Monday, September 20, 2021

Sept. 20, 2021 - Readings in Recovery: Today's Gift from Hazelden Betty Ford Foundation

 

Monday, Sept. 20, 2021

Today’s Gift from Hazelden Betty Ford Foundation is:

Time can shift according to how we choose to experience it. Do we sense time differently when we are waiting for someone who is late than when we are the one who is late? Time also often seems to slow down when things are harder in winter or with the experience of pain.

Time has very little to do with clocks and everything to do with thought and perception. Yet most people are in a 24/7 competition against the timepiece, obeying the orders of their calendars, their completely charted days, or their clock-crazy, appointment-driven, dizzying timetable of overscheduled duties. The weight of overwhelming demands, commitments, and options and the endless list of responsibilities can easily pull us off balance.

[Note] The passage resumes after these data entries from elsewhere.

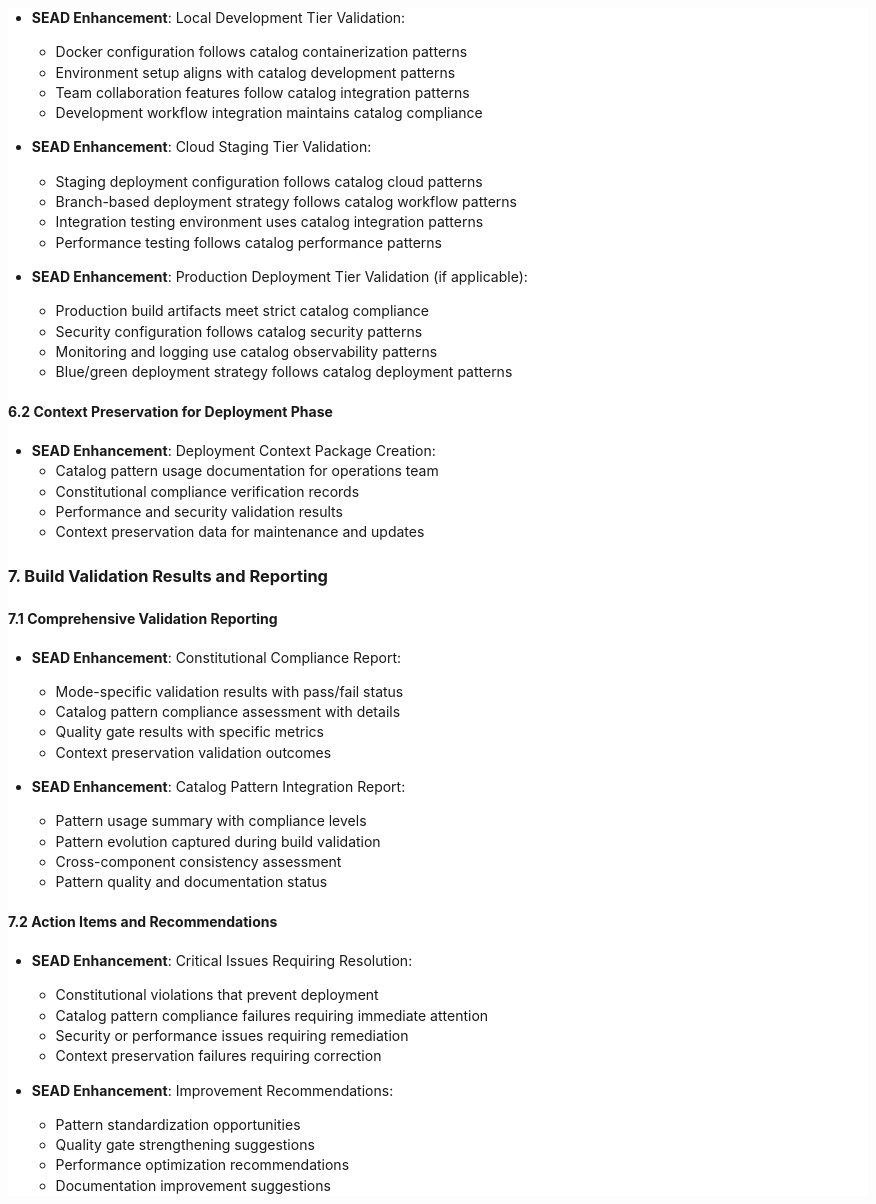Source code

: - **SEAD Enhancement**: Local Development Tier Validation:
  - Docker configuration follows catalog containerization patterns
  - Environment setup aligns with catalog development patterns
  - Team collaboration features follow catalog integration patterns
  - Development workflow integration maintains catalog compliance

- **SEAD Enhancement**: Cloud Staging Tier Validation:
  - Staging deployment configuration follows catalog cloud patterns
  - Branch-based deployment strategy follows catalog workflow patterns
  - Integration testing environment uses catalog integration patterns
  - Performance testing follows catalog performance patterns

- **SEAD Enhancement**: Production Deployment Tier Validation (if applicable):
  - Production build artifacts meet strict catalog compliance
  - Security configuration follows catalog security patterns
  - Monitoring and logging use catalog observability patterns
  - Blue/green deployment strategy follows catalog deployment patterns

#### 6.2 Context Preservation for Deployment Phase

- **SEAD Enhancement**: Deployment Context Package Creation:
  - Catalog pattern usage documentation for operations team
  - Constitutional compliance verification records
  - Performance and security validation results
  - Context preservation data for maintenance and updates

### 7. Build Validation Results and Reporting

#### 7.1 Comprehensive Validation Reporting

- **SEAD Enhancement**: Constitutional Compliance Report:
  - Mode-specific validation results with pass/fail status
  - Catalog pattern compliance assessment with details
  - Quality gate results with specific metrics
  - Context preservation validation outcomes

- **SEAD Enhancement**: Catalog Pattern Integration Report:
  - Pattern usage summary with compliance levels
  - Pattern evolution captured during build validation
  - Cross-component consistency assessment
  - Pattern quality and documentation status

#### 7.2 Action Items and Recommendations

- **SEAD Enhancement**: Critical Issues Requiring Resolution:
  - Constitutional violations that prevent deployment
  - Catalog pattern compliance failures requiring immediate attention
  - Security or performance issues requiring remediation
  - Context preservation failures requiring correction

- **SEAD Enhancement**: Improvement Recommendations:
  - Pattern standardization opportunities
  - Quality gate strengthening suggestions
  - Performance optimization recommendations
  - Documentation improvement suggestions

Our collective obsession with clock time creates a magnetic pull toward overcommitment and speed. In our mad dash to get things done, we often bow down to the tyranny of the urgent, forgetting that multitasking is not a normal human state, even if our idea of it is holding a remote control and eating chips simultaneously.

Our inner artist allows us to break out of this hourglass prison and enter a world where each moment is unfolding just so — no matter whether the vehicle for such unfolding is song, dance, painting, sculpting, or writing.

With recovery, I need not be afraid that boredom will lead me to destructive choices. I enjoy the timelessness found in practicing my art form.